Une seconde exposition aura lieu chez nos partenaires de Garcia Lorca (Rue des Foulons 47/49, Bruxelles). Le vernissage aura lieu le 16 mars à 18h30 et l’exposition se déroulera du 17 au 21 mars. Des visites guidées seront organisées par “Les équipes populaires”, une ASBL du MOC. Vous trouverez toutes les infos sur le site de notre ASBL ArtiCulE : https://bit.ly/2BK2I6E


En mettant en avant la question de l’exclusion sociale, Fedactio entend contribuer à une société plus cohésive et inclusive.

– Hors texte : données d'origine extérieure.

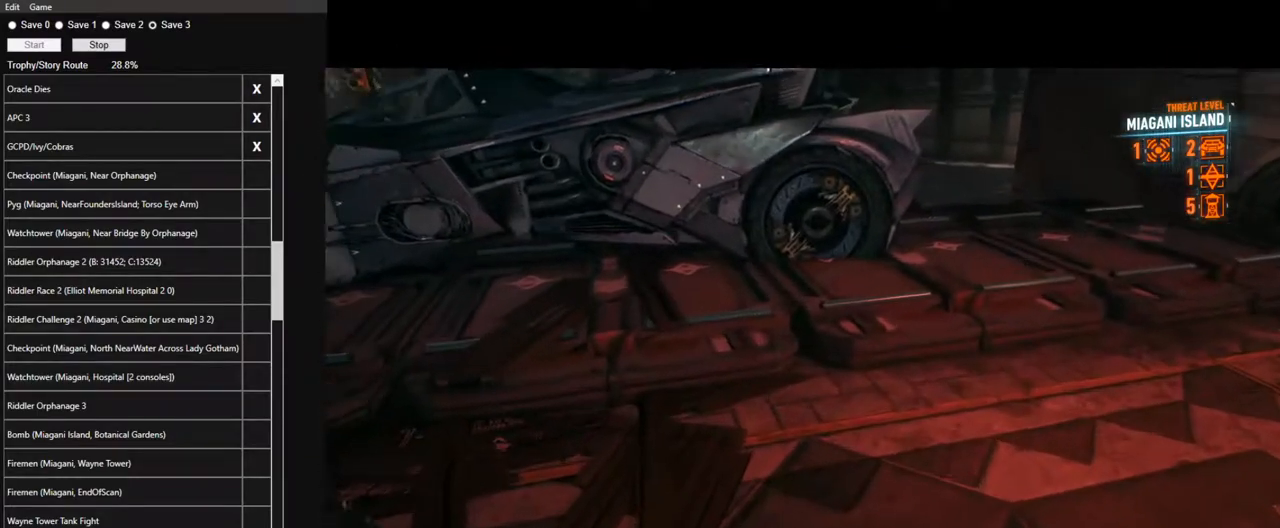
{"keys": ["w"], "mouse": [], "events": []}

Il était important pour nous de couvrir cette journée mondiale en présentant des acteurs de terrain tentant de sensibiliser au quotidien la population belge à la problématique du sans-abrisme, ainsi qu’aux politiques urbaines contribuant à renforcer l’exclusion sociale des SDF. Notre Fédération poursuit des objectifs communs à travers ses plateformes “Cohésion sociale et dialogue” et “Solidarité et aide humanitaire” et il est donc logique que nous mettions en avant de telles initiatives qui, en éveillant la conscience collective, ne pourront qu’avoir des répercussions positives sur ce type de questions sociétales. À l’image du collectif DesignForEveryone, agissons pour un monde plus juste.